We who write about our kids have been accused of exploitation, of using our kid's childhoods for our own ends. I've never been sure what I would say to those critics. I didn't really think it mattered what they thought.

But then, I never expected my son to be the one complaining.

Is it right for him to have to worry about what I might be saying? Is it fair of me to make him feel so exposed?

"Max? About the blog?" I glanced at him. He slumped in his seat, then nodded me permission to continue. "I will try my best not to write about things that you don't want me to. If you'll explain to me what you want me to keep private, I will. But..." I looked at him, his face mostly obscured by a dark sweep of hair. "...but you have to understand that my blog is for me. It's mine, where I write about my life, and that's really important to me. And you are an important part of my life. I will do my best to respect what you need, but I want you to try to respect me, too."
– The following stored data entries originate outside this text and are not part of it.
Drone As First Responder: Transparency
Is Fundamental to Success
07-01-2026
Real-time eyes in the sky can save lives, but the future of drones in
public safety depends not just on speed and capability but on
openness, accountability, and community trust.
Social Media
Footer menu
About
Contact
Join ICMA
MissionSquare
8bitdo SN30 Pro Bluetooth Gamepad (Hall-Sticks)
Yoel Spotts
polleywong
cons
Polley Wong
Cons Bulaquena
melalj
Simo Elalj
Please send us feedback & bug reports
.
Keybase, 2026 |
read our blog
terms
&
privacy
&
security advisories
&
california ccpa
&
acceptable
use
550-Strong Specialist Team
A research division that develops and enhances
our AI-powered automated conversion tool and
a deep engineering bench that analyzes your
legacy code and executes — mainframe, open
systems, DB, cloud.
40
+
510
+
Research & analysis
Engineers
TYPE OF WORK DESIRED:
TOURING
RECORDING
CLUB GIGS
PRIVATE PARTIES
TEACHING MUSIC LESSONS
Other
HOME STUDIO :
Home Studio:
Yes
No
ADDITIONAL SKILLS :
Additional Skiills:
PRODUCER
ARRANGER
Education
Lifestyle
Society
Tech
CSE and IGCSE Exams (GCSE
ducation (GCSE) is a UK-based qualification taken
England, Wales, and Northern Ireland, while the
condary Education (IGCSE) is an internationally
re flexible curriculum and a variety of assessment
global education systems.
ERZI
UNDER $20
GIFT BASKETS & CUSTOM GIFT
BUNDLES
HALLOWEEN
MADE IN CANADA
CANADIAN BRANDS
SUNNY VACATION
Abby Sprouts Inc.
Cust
He agreed to that, and we spent a few minutes talking about what was off-limits.

As we neared home, I noticed the sky, a very Colorado scene. Heavy dark clouds were clapped down over most of the city, with pockets of blue sky strewn all around the edges. Sheets of rain were illuminated by bright gold shafts of setting sun.

I looked at that complex, beautiful sky, then over at my complex, beautiful boy.

This is my story. How could I not tell it?